6. In the present case, the company, in the course of the correspondence had taken a frivolous contention which I have described as a cock and bull story in my judgment. After having taken up that stand, the company had no face to pursue that frivolous contention before the court and had no other go but to enter into consent terms. We have seen in this case that after entering into consent terms and after agreeing not to apply for further time before the period expired, the company made another applications for extension of time. Even in the second set of consent terms, the company could not fulfill its obligation and made a third application of extension of time. It has been noticed in these cases that affidavits after affidavits were filed for obtaining adjournments on one ground or the other. The company also framed a scheme of compromise which became the subject-matter of Company Application No. 12 of 1975 and the record shows that the scheme went overboard. The company has been responsible in lengthening the proceedings, in multiplying the proceedings and in making one application after another. Ultimately, who is to pay for all this music The company would have a very small surplus even if I were to accept the plea of the company that it has assets in excess of its liabilities. On the company's own showing, the claims of the depositors and small money-lenders are to the tune of 80 lakhs of rupees. The trading debts are in the Neighbourhood of Rs. 30 lakhs. In the meantime, over the years interest has mounted on these claims. Ultimately, it is doubtful whether these unfortunate unsecured creditors will get a slice of even their principal amount. Any payment to the company is this case will be reducing or defeating the claim of the unsecured creditors who will rank after the Bank of Baroda, the First National City Bank and other secured creditors and those creditors who will receive preferential payments. Here too, the element of interests on these claims cannot be ignored. The costs of the secured creditors will also go to reduce the surplus amount, if any. Therefore, having regard to the special circumstances of this case, in my opinion, there would be grave injustice to the unsecured creditors if a company of hits king is allowed not to suffer at least by way of costs.

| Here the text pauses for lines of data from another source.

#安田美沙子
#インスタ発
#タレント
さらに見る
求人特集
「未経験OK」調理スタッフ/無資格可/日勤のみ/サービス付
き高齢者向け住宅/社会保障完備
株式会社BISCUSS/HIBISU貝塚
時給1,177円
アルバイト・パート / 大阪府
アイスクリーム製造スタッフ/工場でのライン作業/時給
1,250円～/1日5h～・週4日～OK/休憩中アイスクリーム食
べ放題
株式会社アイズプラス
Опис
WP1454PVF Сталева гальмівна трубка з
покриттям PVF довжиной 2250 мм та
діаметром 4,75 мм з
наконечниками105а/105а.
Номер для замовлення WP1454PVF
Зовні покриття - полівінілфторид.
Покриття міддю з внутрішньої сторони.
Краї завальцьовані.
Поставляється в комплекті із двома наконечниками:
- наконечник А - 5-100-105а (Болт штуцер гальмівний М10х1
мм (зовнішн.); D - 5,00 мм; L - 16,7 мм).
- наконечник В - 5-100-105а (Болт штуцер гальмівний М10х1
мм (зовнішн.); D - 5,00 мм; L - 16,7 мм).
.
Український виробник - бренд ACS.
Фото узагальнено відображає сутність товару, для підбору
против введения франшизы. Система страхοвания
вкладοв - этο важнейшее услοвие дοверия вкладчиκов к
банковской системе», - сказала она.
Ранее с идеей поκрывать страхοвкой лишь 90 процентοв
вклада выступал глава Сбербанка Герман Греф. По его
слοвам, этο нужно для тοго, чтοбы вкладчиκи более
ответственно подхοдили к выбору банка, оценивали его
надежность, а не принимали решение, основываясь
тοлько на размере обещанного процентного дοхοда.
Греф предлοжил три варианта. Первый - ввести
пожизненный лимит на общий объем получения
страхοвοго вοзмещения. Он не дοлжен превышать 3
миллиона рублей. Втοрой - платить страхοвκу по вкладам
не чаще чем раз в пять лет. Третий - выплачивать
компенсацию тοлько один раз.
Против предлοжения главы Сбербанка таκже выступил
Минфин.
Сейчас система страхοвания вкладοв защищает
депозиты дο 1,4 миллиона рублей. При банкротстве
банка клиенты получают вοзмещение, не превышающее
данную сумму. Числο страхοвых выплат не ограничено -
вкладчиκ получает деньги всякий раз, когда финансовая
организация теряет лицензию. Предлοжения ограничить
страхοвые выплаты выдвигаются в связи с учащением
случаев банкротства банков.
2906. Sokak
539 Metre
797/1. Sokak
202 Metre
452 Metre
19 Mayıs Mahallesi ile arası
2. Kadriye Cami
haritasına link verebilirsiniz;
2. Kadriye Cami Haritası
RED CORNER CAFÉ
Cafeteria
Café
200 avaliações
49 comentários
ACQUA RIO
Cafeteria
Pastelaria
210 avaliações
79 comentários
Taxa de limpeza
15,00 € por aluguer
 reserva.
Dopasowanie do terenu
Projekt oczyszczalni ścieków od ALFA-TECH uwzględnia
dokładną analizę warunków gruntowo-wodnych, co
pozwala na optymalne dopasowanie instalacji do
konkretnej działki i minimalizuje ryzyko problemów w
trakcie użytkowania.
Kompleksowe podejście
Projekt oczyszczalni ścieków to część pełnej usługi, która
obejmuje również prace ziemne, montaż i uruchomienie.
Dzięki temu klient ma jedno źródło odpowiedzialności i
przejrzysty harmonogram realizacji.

7. Moreover, taking the defence of the company as revealed in the correspondence at its face value, it means that Kantilal Shah, the director in both the transferor and transferee companies, indulged consciously in manipulation of accounts and fabrications of documents. By this method, he also inflated the figures of his own company while being generous to oblige a friend. These are criminal acts. By their nature they are serious. Another act of the directors of the transferee-company, Jaifabs Textile mills Private Ltd. was to keep the order of amalgamation passed by this court guarded secret. Both the transferor and transferee companies continued to issue cheques to their creditors, many of which bounced.
8. Having regard to the material circumstances before the filing of the petition and thereafter, it is a fit case in which I should not award costs to the company. The court lacks in power to saddle the officers (of the company) personally with costs.
9. In the circumstances, the application for its costs is refused.